The article specifically about indexing best practices scores highest (most negative), followed by the intro to indexes article—which mentions "index" three times in a short body. BM25 rewards term frequency and document-level density.
Joining FTS5 Results with Your Main Table
In production, you'll typically keep the original data in a regular table and use an FTS5 content table for searching. The join is simple:
-- Regular table with full columns
CREATE TABLE articles (
id INTEGER PRIMARY KEY,
title TEXT,
body TEXT,
author TEXT,
pub_date TEXT
);
-- FTS5 index pointing to articles
CREATE VIRTUAL TABLE articles_fts USING fts5(
title,
body,
content='articles',
content_rowid='id'
);
-- Populate (must be done after inserts into articles)

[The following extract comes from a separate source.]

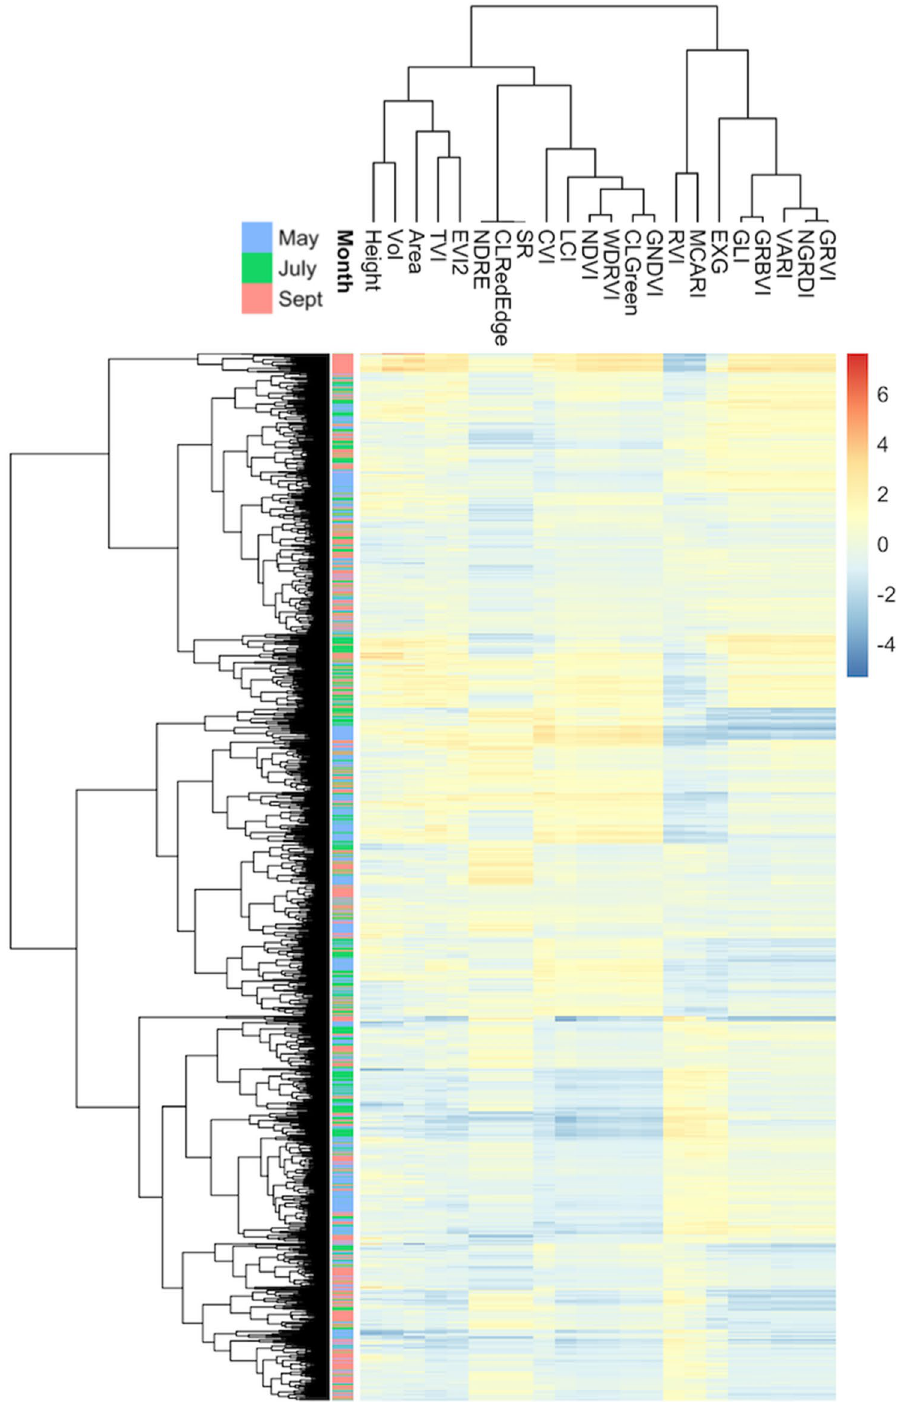
volume, and 19 vegetation indices defined in Table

INSERT INTO articles_fts(articles_fts) VALUES('rebuild');
-- Search query
SELECT a.id, a.title, a.author, a.pub_date
FROM articles_fts f
JOIN articles a ON a.id = f.rowid
WHERE f MATCH 'query terms'
ORDER BY bm25(f);
The content='articles' directive tells FTS5 to read content from the articles table when needed. You do need to manually keep the FTS index in sync with the main table using triggers or by calling INSERT INTO articles_fts(articles_fts) VALUES('rebuild') periodically.
FTS5 Snippets: Highlighting Matches
One killer feature of FTS5 is the snippet() function, which extracts a short excerpt from each result with matching terms highlighted. This is exactly what search engines show under each result title.
The snippet() function takes: table name, column index (0-based), open tag, close tag, gap text, and token count. The output is ready to render directly as HTML in your search results page.
FTS5 vs. LIKE: A Quick Comparison
| Feature | LIKE '%..%' | FTS5 MATCH |
|---|---|---|
| Speed | Slow (full scan) | Fast (inverted index) |
| Phrase search | No | Yes (quoted phrases) |
| Prefix search | Partial (LIKE 'abc%') | Yes (abc*) |
| Relevance ranking | No | Yes (BM25) |
| Snippet extraction | No | Yes (snippet()) |
| Setup complexity | None | One CREATE VIRTUAL TABLE |
The only reason to stick with LIKE is when you're querying a small table and can't add a virtual table. For anything production-grade, FTS5 is the right tool.
Best Practices
- Rebuild the index after bulk inserts:
INSERT INTO fts_table(fts_table) VALUES('rebuild'). - Use triggers to keep the FTS index in sync with content table changes in real time.
- Avoid stopwords manually: FTS5's default tokenizer doesn't remove stopwords—consider omitting very common words from your query logic if precision matters.
- Combine with SQL filters:
WHERE fts_table MATCH 'keyword' AND pub_date > '2025-01-01'—filter on structured columns alongside FTS for best performance.
Conclusion
SQLite FTS5 turns your database into a capable search engine without any external dependencies. With MATCH queries, BM25 relevance scoring, and the snippet() function, you can build search experiences that rival standalone search services—entirely in SQL.
Start by creating a virtual table for your text-heavy columns. Migrate your LIKE queries to MATCH. Your users—and your server—will notice the difference.